Trump’s Golan declaration amounts to a gift to Netanyahu ahead of April 9 elections in Israel in which the wily right-winger is facing an unexpectedly stiff challenge from centrist Benny Gantz, who also came to Washington for AIPAC.

Shortly before the Golan proclamation, Vice President Mike Pence brought the AIPAC audience to its feet as he hailed Trump as “the greatest friend of Israel ever to sit in the Oval Office”.

Pence outlined a long list of actions taken by Trump in support of Israel, including withdrawing the United States from the UN cultural body UNESCO and UN Human Rights Council, both over purported anti-Israel bias, and cutting off funding for the UN body that provides schooling to Palestinian refugees.

Amid Trump and Netanyahu’s mutual affection and the Israeli leader’s rightward turn, top Democrats seeking the White House have steered clear of AIPAC — an absence that Pence eagerly highlighted.

New York Mayor Bill de Blasio, a liberal Democrat whose city is home to 1.2 million Jews, nonetheless spoke at AIPAC, where he acknowledged differences with Netanyahu but won a standing ovation for opposing the movement to boycott Israel over its treatment of the Palestinians.

 

Gantz touts ‘strength’ 

 

Challenger Gantz showed virtually no daylight with Netanyahu on security issues in his AIPAC address.

Citing his mother’s experience as a Holocaust survivor and his son’s service in the military, the former military chief said that “strength and moral power come together”.

“That is why I say from this stage to the Iranian regime — never again. We will not allow you to establish yourself in Syria, we will not allow you to develop nuclear weapons,” he said.

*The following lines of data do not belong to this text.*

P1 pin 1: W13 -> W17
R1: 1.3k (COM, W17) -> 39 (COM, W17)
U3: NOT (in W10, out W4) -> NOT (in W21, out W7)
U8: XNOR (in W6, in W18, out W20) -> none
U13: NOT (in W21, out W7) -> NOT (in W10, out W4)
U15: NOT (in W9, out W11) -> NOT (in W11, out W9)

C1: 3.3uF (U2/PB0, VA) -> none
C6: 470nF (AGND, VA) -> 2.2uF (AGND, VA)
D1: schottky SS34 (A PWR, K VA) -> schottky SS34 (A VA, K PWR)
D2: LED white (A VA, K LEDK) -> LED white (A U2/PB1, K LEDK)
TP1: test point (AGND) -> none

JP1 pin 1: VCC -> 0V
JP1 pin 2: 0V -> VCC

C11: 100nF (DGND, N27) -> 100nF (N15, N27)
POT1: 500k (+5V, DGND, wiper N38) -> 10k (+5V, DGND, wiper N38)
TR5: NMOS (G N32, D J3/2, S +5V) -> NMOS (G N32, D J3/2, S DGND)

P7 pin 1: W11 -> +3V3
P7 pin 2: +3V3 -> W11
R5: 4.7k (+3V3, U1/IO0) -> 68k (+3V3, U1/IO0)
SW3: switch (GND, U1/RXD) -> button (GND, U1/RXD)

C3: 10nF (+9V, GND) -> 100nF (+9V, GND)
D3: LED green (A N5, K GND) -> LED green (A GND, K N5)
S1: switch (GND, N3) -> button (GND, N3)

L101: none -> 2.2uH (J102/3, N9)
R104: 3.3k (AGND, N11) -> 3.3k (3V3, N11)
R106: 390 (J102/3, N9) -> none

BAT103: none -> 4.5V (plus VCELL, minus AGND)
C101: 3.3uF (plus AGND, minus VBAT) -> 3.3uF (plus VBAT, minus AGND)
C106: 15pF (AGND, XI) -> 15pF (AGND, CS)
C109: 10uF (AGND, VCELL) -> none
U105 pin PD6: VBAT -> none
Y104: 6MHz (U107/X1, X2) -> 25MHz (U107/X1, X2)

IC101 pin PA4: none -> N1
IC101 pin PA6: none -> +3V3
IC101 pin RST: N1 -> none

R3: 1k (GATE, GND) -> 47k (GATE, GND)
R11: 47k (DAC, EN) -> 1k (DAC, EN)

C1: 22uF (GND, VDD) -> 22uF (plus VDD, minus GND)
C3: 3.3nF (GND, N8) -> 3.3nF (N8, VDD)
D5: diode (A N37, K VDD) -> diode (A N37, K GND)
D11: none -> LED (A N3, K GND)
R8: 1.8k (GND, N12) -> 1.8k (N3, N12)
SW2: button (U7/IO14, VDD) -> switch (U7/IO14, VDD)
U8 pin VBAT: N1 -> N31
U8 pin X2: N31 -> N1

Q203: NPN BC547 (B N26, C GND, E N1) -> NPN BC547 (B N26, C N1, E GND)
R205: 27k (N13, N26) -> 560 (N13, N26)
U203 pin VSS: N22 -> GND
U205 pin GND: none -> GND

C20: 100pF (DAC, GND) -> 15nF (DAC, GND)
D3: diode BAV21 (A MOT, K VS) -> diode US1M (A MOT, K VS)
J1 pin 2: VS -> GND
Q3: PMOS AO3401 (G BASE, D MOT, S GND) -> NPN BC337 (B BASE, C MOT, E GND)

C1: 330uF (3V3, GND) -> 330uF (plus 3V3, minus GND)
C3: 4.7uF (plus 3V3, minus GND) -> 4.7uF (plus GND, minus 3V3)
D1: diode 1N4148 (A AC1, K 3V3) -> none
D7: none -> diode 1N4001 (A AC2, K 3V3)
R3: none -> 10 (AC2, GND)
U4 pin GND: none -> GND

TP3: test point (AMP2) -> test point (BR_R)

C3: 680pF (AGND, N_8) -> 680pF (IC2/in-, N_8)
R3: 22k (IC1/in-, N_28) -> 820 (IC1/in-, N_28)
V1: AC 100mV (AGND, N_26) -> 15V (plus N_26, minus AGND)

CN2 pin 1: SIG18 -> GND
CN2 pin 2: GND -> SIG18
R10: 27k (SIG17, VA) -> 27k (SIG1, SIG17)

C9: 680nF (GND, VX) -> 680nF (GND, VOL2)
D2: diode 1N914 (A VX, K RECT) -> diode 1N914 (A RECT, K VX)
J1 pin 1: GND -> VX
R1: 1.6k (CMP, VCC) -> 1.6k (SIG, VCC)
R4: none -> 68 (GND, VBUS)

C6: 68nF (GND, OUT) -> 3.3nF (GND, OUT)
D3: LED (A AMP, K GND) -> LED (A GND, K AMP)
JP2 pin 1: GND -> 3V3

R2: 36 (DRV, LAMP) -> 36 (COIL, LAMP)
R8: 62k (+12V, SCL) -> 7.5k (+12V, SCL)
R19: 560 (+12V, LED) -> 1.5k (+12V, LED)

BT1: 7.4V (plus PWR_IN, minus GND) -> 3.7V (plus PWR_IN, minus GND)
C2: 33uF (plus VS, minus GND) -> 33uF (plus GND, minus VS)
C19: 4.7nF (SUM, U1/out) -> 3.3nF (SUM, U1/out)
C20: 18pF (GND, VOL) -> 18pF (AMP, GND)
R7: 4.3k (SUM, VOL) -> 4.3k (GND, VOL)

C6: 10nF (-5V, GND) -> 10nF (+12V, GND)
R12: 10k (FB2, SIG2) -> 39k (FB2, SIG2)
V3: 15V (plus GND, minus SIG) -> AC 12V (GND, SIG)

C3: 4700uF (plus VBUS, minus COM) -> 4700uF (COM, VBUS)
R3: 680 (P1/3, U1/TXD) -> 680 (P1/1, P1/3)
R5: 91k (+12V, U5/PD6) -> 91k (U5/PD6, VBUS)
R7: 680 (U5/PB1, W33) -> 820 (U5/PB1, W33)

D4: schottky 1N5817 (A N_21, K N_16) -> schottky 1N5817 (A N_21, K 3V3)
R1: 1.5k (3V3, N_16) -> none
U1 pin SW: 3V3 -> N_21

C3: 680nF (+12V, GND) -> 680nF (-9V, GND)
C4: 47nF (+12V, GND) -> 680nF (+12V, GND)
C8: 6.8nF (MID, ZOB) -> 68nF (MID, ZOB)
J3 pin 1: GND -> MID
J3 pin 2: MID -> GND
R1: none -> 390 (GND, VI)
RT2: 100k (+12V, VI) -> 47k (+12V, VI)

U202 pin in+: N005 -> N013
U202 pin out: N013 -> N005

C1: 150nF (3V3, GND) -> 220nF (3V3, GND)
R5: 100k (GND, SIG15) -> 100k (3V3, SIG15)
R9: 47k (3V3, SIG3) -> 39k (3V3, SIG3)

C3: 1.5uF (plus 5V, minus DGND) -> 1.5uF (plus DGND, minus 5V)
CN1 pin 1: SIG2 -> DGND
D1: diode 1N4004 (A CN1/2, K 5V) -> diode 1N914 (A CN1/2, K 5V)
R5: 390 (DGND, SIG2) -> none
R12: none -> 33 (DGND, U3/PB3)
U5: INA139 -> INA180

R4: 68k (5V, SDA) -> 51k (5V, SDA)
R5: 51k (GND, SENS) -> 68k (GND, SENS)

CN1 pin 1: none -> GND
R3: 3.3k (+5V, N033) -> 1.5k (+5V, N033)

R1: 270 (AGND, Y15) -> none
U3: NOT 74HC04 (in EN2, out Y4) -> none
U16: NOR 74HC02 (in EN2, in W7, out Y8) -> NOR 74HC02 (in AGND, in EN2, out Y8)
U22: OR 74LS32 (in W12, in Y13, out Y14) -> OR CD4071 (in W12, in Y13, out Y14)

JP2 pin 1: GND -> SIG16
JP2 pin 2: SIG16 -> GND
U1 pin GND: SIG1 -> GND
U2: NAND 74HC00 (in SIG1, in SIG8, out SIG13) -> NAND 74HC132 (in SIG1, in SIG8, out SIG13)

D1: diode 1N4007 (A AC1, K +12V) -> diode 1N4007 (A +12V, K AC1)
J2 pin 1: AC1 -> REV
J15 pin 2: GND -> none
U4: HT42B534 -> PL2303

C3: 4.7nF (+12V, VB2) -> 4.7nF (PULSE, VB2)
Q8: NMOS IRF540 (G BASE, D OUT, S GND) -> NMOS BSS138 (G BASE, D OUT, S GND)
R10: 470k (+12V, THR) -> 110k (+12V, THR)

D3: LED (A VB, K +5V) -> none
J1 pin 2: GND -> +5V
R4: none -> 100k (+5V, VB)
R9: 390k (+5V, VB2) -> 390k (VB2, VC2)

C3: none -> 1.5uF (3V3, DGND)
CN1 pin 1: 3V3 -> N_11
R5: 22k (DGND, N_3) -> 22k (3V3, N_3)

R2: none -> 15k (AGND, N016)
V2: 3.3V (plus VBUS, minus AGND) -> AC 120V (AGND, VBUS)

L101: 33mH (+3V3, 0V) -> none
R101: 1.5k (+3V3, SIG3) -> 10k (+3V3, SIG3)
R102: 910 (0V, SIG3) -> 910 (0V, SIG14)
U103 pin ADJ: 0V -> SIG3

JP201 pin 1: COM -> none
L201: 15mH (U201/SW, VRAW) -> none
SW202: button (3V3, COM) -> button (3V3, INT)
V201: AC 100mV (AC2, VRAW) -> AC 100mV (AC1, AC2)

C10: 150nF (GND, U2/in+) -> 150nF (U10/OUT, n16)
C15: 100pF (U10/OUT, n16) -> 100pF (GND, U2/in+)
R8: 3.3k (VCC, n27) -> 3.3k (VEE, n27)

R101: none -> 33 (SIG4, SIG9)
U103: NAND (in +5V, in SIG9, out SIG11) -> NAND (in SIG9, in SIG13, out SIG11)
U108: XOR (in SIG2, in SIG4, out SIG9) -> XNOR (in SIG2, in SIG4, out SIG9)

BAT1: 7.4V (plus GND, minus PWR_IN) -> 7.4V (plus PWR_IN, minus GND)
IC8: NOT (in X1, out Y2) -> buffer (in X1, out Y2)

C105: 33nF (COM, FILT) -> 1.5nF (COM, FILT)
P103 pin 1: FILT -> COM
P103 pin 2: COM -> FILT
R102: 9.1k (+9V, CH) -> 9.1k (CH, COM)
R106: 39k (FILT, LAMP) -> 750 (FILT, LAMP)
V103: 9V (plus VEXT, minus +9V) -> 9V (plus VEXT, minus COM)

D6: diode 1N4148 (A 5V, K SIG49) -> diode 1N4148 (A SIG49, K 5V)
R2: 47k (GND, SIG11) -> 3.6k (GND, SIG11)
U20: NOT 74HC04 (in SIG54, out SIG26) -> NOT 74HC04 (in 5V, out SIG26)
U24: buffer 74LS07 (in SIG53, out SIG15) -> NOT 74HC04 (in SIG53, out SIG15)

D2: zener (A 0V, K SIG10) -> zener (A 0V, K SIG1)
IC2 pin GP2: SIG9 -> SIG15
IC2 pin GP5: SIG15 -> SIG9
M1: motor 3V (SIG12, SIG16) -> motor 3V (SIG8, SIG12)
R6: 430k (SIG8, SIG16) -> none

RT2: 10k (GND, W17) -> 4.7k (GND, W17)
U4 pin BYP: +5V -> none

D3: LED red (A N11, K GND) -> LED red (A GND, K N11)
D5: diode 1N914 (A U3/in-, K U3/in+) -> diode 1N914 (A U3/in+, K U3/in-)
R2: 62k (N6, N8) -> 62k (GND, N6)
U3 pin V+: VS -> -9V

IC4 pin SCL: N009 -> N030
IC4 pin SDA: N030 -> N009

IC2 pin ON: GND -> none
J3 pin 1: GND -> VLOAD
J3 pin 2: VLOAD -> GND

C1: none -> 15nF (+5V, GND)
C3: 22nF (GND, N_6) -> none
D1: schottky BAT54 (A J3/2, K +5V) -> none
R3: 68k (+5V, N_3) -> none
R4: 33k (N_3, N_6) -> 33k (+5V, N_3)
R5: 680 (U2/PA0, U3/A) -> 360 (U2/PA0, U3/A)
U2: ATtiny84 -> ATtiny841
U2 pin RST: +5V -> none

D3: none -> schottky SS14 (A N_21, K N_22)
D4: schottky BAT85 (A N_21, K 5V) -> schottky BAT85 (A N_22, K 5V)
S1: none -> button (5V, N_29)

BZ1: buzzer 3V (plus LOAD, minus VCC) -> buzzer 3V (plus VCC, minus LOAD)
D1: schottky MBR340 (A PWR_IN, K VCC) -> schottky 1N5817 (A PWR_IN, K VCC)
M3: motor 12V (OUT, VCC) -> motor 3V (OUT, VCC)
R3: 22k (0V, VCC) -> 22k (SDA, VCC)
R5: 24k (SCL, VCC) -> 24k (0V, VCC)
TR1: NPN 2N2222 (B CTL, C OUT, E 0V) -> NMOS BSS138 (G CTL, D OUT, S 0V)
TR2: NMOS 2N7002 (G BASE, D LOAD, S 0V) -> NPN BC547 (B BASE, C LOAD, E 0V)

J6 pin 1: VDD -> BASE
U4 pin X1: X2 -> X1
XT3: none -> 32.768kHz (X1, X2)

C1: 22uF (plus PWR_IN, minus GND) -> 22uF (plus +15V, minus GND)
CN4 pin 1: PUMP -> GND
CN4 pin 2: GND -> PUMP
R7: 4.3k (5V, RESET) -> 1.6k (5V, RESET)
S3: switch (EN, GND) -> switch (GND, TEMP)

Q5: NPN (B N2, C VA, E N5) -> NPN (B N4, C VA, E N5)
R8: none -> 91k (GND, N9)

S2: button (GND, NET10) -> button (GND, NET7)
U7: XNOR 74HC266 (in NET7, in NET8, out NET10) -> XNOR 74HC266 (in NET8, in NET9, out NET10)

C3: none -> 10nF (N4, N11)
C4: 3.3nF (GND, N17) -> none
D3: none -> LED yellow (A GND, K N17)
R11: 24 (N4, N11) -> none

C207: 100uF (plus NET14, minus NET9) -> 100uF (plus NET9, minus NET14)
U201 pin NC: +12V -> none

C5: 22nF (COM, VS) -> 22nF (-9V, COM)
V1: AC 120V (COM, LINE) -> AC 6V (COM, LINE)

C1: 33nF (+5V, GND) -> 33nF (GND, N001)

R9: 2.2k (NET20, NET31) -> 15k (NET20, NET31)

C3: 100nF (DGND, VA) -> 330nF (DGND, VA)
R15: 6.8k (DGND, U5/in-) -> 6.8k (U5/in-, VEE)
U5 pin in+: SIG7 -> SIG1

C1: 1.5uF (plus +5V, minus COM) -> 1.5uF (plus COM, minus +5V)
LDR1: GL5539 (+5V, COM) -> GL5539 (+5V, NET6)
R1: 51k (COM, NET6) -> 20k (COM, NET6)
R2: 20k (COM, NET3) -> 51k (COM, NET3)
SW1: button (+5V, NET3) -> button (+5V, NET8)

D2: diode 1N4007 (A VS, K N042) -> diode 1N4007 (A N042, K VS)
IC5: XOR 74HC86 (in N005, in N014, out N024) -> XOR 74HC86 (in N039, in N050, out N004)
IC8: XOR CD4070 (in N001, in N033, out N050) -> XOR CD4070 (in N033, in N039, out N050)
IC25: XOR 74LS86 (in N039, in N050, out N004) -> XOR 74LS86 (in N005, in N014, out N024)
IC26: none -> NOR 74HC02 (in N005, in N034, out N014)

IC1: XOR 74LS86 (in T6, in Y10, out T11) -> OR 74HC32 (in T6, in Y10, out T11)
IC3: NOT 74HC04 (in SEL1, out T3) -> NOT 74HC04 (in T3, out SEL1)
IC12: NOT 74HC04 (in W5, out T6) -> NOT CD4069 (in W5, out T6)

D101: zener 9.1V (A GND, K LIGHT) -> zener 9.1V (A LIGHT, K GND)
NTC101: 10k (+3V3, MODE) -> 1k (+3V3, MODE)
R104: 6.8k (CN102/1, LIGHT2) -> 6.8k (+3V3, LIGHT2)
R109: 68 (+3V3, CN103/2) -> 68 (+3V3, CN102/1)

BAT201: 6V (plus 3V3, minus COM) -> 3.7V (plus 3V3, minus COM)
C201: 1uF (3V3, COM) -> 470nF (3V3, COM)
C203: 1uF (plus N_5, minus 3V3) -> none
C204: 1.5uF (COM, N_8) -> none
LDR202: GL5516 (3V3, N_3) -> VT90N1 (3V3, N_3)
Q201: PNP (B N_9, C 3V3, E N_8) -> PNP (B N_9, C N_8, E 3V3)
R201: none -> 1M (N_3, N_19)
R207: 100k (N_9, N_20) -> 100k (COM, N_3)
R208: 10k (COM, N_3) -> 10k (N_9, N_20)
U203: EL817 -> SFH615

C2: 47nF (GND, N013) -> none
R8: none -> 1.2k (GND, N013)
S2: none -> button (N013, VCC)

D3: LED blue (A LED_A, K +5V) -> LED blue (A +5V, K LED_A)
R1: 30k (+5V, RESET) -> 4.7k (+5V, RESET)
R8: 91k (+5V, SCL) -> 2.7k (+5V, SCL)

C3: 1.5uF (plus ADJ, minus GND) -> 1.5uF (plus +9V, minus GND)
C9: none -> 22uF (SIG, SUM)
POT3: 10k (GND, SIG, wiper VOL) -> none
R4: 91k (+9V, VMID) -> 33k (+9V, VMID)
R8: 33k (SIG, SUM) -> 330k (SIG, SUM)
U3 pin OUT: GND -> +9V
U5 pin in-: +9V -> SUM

“On my watch, you will not become a regional power and I will not hesitate to use force if and when needed,” he said.

Gantz said that Jerusalem would always be Israel’s “united and eternal capital” and added, without ruling out a Palestinian state in the West Bank, that the Jordan Valley would “always” be Israel’s eastern security border.

But he won loud cheers from the American Jewish audience when he turned to domestic issues, promising more inclusiveness at the Western Wall in Jerusalem, where women are separated from men, and chiding Netanyahu for allying with a party widely condemned as racist.